そして、Oracle版JDKはJava 11から無償公開されませんが、Oracle版JDKにあったJavaのモニタリング機能などがOpenJDK側にも取り込まれ、新しいガベージコレクションなど、JVMの最適化や改善も行われています。
Java 11で削除される注意すべき変更点
追加される機能がある一方、Java 11では削除、もしくは非推奨になるAPIも多くあり、注意が必要です。
Java 8まではリリースされるごとにカバー範囲を広めている感じがありましたが、Java 11になりカバー範囲の再整理をした印象を受けます。以下の機能が削除、もしくは非推奨になっています。
- CORBA関連モジュールの削除
- Java EE関連モジュールの削除
- JavaFX関連モジュールの削除
- Java Script Engine (Nashorn)を非推奨レベルに変更
- Pack200形式の圧縮ツールとAPIを非推奨レベルに変更
もっとも多くの方に影響を与えると思われるのが、Java EE関連モジュールの削除です。Java EEのモジュールの削除では以下のライブラリとパッケージが削除されます。

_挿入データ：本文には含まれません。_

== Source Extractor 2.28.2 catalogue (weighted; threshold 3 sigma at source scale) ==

- JAXB (XMLとJavaとのバインディングAPI) - java.xml.bind
- JAX-WS (XMLベースのWEBサービス用API) - java.xml.ws
- JAF (JavaBeans Activation Framework ) - java.activation
- Common Annotations - java.xml.ws.annotation
- CORBA - java.corba
- JTA (Java Transaction API ) - java.transaction
ただし、CORBA以外についてはMaven Artifactなどを利用して外部のライブラリとして取得可能であり、代替案があるため大きな心配はいりません。

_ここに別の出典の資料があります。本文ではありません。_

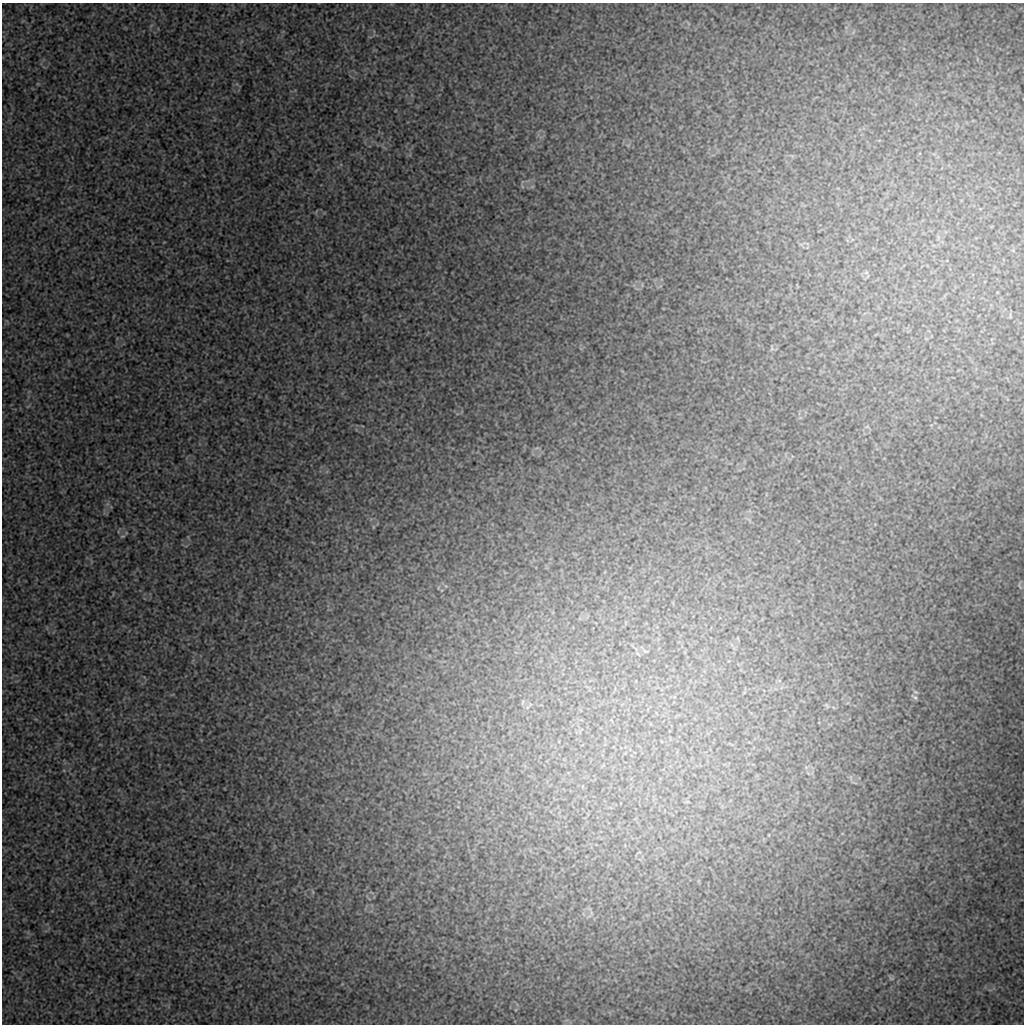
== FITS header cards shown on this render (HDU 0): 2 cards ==
NAXIS1  =                 1022 / length of data axis 1
NAXIS2  =                 1022 / length of data axis 2

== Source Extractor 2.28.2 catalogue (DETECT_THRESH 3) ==
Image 1022 x 1022 px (HDU 0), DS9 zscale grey, 1 PNG px = 1 image px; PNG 1026 x 1026 px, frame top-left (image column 1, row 1022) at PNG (2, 3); no overlay
Background 8820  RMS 43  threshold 130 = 3 sigma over >= 5 px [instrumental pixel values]
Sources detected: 5; all 5 listed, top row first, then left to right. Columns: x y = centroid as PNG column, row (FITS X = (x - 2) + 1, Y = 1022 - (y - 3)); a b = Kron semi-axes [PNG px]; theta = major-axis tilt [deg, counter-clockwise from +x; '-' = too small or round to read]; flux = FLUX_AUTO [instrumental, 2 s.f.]
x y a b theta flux
122 536 6 3 0 2900
1019 586 9 3 -69 4000
914 697 10 4 -40 6500
827 705 8 2 -69 3100
891 978 7 4 -37 5000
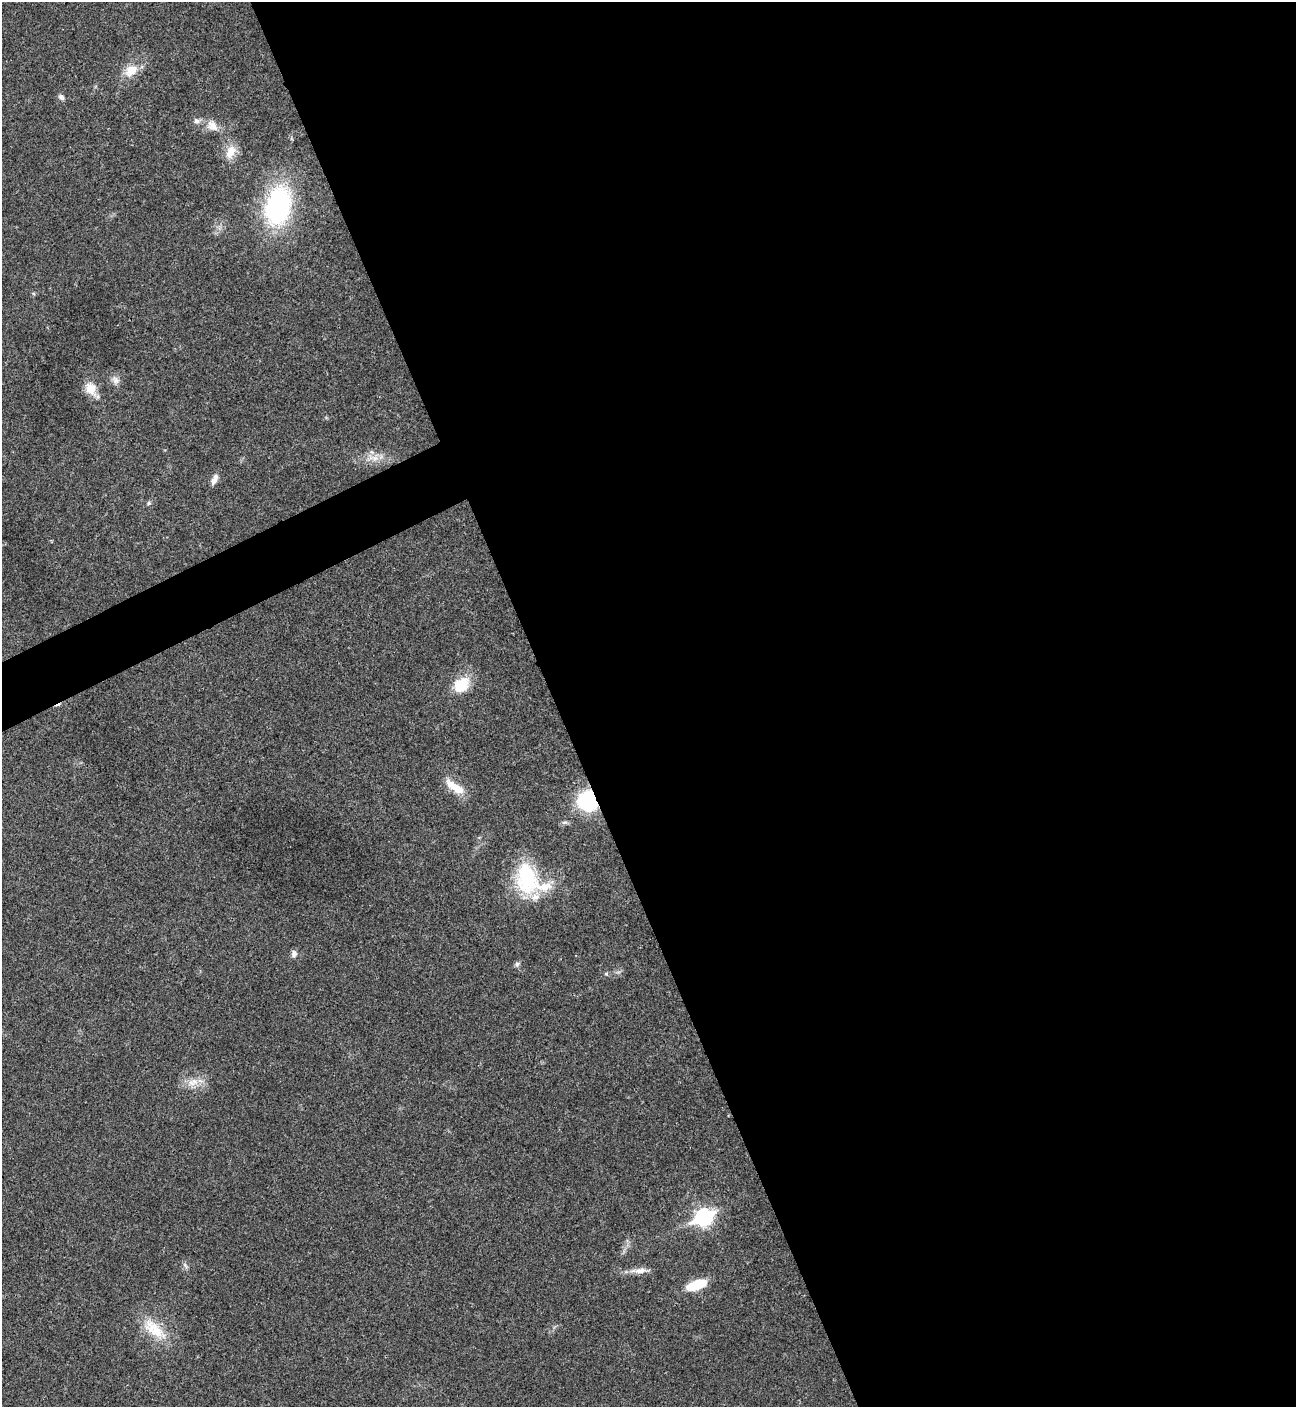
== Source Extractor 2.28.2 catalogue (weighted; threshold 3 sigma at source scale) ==
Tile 8 of 4 x 4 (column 4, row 2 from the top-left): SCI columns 4168-5461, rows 2813-4217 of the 5616 x 5626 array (HDU 1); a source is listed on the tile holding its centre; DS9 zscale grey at full resolution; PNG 1298 x 1409 px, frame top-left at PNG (2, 2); no overlay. Shown black and unused: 59% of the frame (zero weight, under 3 of 4 exposures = <1% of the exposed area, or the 3 px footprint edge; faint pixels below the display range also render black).
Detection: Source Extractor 2.28.2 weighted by HDU 2 'WHT'; one run over the whole footprint, this tile lists its part. Background 0.0202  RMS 0.004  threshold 0.0181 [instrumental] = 3 sigma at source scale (4.5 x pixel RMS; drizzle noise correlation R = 1.50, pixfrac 1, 0.05/0.05 arcsec/px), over >= 5 px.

また、これらのAPIはアプリケーションサーバ上で利用しているケースが多いので、フレームワークを開発しているエンジニア以外は大きな問題にぶつかることはないかもしれません。
そして、JavaFXについても非推奨となり、Java Web Startも利用できません。Javaでデスクトップアプリケーションを開発しているエンジニアはあまり多くないかもしれませんが、JavaFXがなくなってしまうのは、Javaにおけるリッチインターネットアプリケーション(RIA)の衰退を想像させ、少々寂しさを感じてしまいます。

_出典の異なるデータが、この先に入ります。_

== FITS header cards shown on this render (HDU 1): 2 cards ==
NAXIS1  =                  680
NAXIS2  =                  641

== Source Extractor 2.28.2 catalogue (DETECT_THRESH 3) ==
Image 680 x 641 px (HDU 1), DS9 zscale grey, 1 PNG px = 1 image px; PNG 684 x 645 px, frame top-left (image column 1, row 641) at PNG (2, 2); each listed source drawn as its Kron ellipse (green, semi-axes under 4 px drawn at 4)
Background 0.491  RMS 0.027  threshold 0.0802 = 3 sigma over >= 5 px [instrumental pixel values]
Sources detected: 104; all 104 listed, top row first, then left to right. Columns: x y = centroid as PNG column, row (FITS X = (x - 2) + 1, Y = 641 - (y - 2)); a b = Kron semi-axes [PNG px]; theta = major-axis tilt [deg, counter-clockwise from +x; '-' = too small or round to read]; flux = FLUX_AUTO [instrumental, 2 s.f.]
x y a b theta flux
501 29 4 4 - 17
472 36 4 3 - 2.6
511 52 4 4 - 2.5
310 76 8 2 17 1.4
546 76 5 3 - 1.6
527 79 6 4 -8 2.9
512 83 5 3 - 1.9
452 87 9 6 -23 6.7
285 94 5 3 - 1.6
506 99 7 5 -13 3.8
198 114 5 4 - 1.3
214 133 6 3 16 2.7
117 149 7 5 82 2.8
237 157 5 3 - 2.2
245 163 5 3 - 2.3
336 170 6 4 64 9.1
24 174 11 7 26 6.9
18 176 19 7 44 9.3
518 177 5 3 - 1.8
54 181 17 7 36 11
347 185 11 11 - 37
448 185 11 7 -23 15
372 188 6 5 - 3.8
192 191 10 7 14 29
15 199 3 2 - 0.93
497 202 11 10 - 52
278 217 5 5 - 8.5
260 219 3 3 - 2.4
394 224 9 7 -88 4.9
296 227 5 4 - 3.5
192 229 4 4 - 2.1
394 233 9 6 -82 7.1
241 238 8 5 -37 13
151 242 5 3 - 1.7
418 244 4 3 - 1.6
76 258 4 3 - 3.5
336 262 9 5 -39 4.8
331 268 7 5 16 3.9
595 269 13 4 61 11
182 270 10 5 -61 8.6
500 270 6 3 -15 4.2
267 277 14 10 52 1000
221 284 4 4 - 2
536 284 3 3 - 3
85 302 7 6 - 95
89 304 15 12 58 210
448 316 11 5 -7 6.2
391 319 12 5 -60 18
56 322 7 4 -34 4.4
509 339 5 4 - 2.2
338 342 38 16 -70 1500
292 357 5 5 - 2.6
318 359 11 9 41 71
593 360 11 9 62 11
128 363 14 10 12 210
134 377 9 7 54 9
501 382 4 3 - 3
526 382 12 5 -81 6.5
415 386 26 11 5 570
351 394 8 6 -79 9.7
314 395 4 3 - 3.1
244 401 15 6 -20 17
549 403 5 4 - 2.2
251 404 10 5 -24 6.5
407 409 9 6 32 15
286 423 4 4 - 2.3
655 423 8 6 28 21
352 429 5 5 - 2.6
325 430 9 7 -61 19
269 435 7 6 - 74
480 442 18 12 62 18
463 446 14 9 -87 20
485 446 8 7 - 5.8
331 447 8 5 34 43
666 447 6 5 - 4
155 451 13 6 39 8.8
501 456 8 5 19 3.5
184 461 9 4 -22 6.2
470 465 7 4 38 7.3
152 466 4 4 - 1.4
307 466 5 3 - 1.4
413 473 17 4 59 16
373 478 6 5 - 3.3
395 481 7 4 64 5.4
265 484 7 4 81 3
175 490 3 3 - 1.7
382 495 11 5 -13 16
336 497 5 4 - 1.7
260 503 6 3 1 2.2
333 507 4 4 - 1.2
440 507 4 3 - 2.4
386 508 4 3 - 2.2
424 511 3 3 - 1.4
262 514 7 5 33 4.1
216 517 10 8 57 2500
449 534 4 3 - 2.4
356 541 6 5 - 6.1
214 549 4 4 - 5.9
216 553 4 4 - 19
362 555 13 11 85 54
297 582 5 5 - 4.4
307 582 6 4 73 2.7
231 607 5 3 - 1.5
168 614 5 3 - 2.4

これらのソリューションは、HTML5で多くの部分をカバーできるようになってきたとはいえ、それでも不十分なケースがあるので、JavaFXのようなソリューションが残ればJavaエンジニアにとってはありがたいことです。
JavaFXはOpenJFXとして継続されます。
また、JavaScriptエンジンとしてJavaを使っていた方にも大きな影響があります。
現在は非推奨レベルですので利用は可能ですが、JavaScript(ECMAScript)の急速な変化のため、継続的な開発が難しくなっていることが理由だそうで、使っている方は代替策を考える必要があります。